Önemsiz seçimin önemi

Aslında önemsiz bir seçime iki gün kaldı. Üçüncü günde oylar verilecek, aynı günün gecesi bitmeden de sonuçlar büyük ölçüde belli olacak.

Neden önemsiz? Hiçbir değişiklik olmayacak denemez de, değişenler bir bütün olarak fazla önem taşımayacak. Ortaya çıkan değişikliklerin çok önemli olduğu da herhangi bir kıymet-i harbiyesinin bulunmadığı da ileri sürülebilecek ve bu minval üzre ciddi bir tartışma değil, bir ağız dalaşı, bir demagoji fırtınası, abuk sabuk bir atışma olacak bir süre. Sonra sönümlenecek; belki de birdenbire kesilecek; çünkü, bir süre daha devam edeceği belli olan iktidarın kucağında taşıdığı ya da üstünde oturduğu sorunlar yumağı büyüyecek ve ne kucakta bekletilebilir ne de üstünde oturulabilir duruma gelecek.

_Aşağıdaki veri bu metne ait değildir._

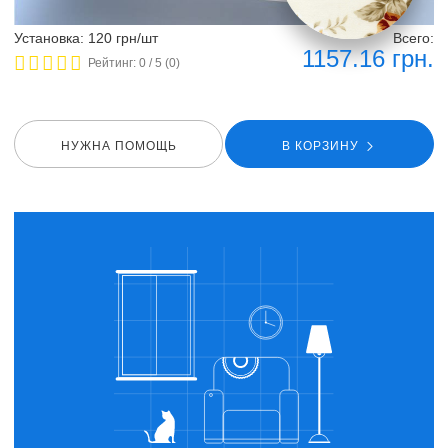
Установка: 120 грн/шт
Всего:
1157.16
грн.
Рейтинг:
0
/ 5 (
0
)
НУЖНА ПОМОЩЬ
В КОРЗИНУ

Çok kısaca böyle anlatılması mümkün bir durumda kimler, neler yaptılar, neler söylediler diye bakılacak olursa, ilkin hangi taraf, düzen yandaşları ve sahipleri mi düzen karşıtları mı sorusuyla birlikte düşünmek gerekir. Şu basit nedenle: Bu soru, kim(ler) ya da ne taraf sorusunun hangi sınıflar anlamına geldiği bilinerek sorulur ve yanıtı da toplumdaki sınıfların, bu örnekte ayın sonunda yapılacak yerel seçimler olmak üzere, çeşitli sorunlarla ilgili görüşleri ile tutum ve davranışlarının ne olduğu anlaşılmaya çalışılarak verilir. Sınıfların görüşleri ile tutumlarını anlamak, her zaman değilse bile, genellikle kolay olmadığından, onların ideolojik/siyasal temsilcilerinin söyledikleriyle yapıp ettiklerine bakmak yerindedir.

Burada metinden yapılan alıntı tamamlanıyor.